13. The utilities’ distribution revenue requirements should be reduced to recognize a fair allocation of FF&U costs between distribution, transmission and generation, as set forth in this decision.

14. The rules of statutory construction provide that where exceptions to a general rule are specified by statute, other exceptions are not to be implied or presumed.

15. PG&E’s request to create a nonbypassable charge for Diablo Canyon ICIP costs that are above market prices should be denied. Regulatory treatment of associated costs should be considered in the proceeding addressing appropriate components of the CTC.

16. Edison’s request to create a nonbypassable surcharge and balancing account for costs set forth in its MAM proposal should be denied. Associated costs should be allocated to various functions as set forth in this decision.

17. SDG&E’s request to create a nonbypassable surcharge and balancing account for costs set forth in its MAM proposal should be denied. Associated costs should be allocated to various functions as set forth in this decision.

18. PG&E’s request to create a TRA should be denied.

19. The utilities should be ordered to apply the 10% discount to residential and small commercial customers on all types of rate schedules and to recover the cost of paying off the rate reduction bonds from the same classes of customers.

20. Marketers and brokers should be permitted to negotiate with their energy customers the method by which customers will pay the CTC to them.

21. The utilities’ proposals to develop the CTC should be rejected. Instead, the Commission should adopt the modified ORA methodology described in section VIII.B.1 of this decision.

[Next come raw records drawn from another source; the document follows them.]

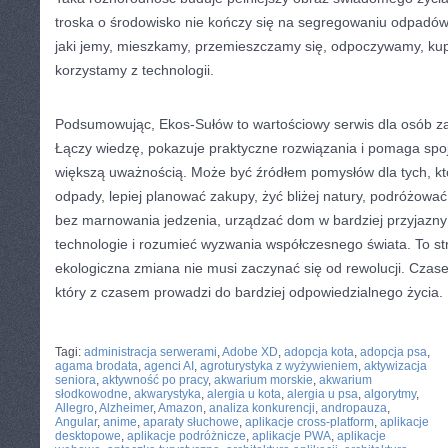
troska o środowisko nie kończy się na segregowaniu odpadów
jaki jemy, mieszkamy, przemieszczamy się, odpoczywamy, kup
korzystamy z technologii.
Podsumowując, Ekos-Sułów to wartościowy serwis dla osób z
Łączy wiedzę, pokazuje praktyczne rozwiązania i pomaga spo
większą uważnością. Może być źródłem pomysłów dla tych, kt
odpady, lepiej planować zakupy, żyć bliżej natury, podróżowa
bez marnowania jedzenia, urządzać dom w bardziej przyjazn
technologie i rozumieć wyzwania współczesnego świata. To str
ekologiczna zmiana nie musi zaczynać się od rewolucji. Czase
który z czasem prowadzi do bardziej odpowiedzialnego życia.
CATEGORIES:
TURYSTYKA, PODRÓŻE
Tagi:
administracja serwerami
,
Adobe XD
,
adopcja kota
,
adopcja psa
,
agama brodata
,
agenci AI
,
agroturystyka z wyżywieniem
,
aktywizacja
seniora
,
aktywność po pracy
,
akwarium morskie
,
akwarium
słodkowodne
,
akwarystyka
,
alergia u kota
,
alergia u psa
,
algorytmy
,
Allegro
,
Alzheimer
,
Amazon
,
analiza konkurencji
,
andropauza
,
Angular
,
anime
,
aparaty słuchowe
,
aplikacje cross-platform
,
aplikacje
desktopowe
,
aplikacje podróżnicze
,
aplikacje PWA
,
aplikacje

22. Deriving an averaged CTC residually for each rate class by ex post averaging for utility-service customers all non-CTC functional rate components that vary with time does not violate the rate freeze articulated in Section 368 of the PU Code.

23. The utilities should be required to allocate the costs of public purpose programs using the system average percent method.

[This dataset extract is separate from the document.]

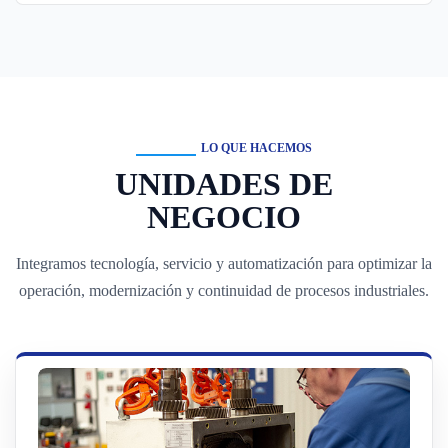
LO QUE HACEMOS
UNIDADES DE
NEGOCIO
Integramos tecnología, servicio y automatización para optimizar la
operación, modernización y continuidad de procesos industriales.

24. The utilities should be required to create a rate differential between baseline and other rates for both distribution rates and the CTC so that the rate structure after the CTC is removed would continue to reflect the baseline rate structure.

25. Hourly distribution line loss factors should be implemented effective January 1, 1998.

26. The utilities’ public purpose program surcharges should include all CARE program costs, consistent with Sections 381 and 382.

27. The utilities should be required to functionalize the rates on customer bills consistent with this decision no later than June 1, 1998.

28. Utility tariffs should specify that a customer who leaves the utility system to be served by an entity which must impose a public purpose surcharge pursuant to Section 385 shall not thereafter be required to pay the utility’s public purpose program surcharge.

29. The utilities shall reflect the 10% rate reduction to small commercial and residential customers by way of a reduction to the CTC.

30. The utilities should be required to provide information regarding the PX price on customer bills.

31. Customer bills should separately identify charges for energy, transmission, distribution, the CTC, public purpose programs and nuclear decommissioning costs no later than June 1, 1998 as set forth in this decision.

32. The utilities should be required to collect data necessary to provide customers with information about air emissions profiles of various generation resources. Utility bills should notify customers of the availability of the information beginning January 1, 1999.

33. The utilities should be required to include on customer bills an explanation of the PX price and the availability of alternative electricity suppliers, as set forth in this decision.

34. PG&E should continue to bill BART conjunctively for bundled and direct access services.

35. Edison’s proposal to incorporate costs for administrative and other unlift charges that are assigned to all scheduling coordinators into the PX energy charge and to credit these costs to direct access customers is reasonable and should be adopted.

36. Edison’s large power rate design proposals are reasonable and should be adopted

37. SDG&E should update its advice letter after its 1998 PBR revenue requirement change is approved, requesting of a 1998 distribution revenue requirement to become effective January 1, 1998.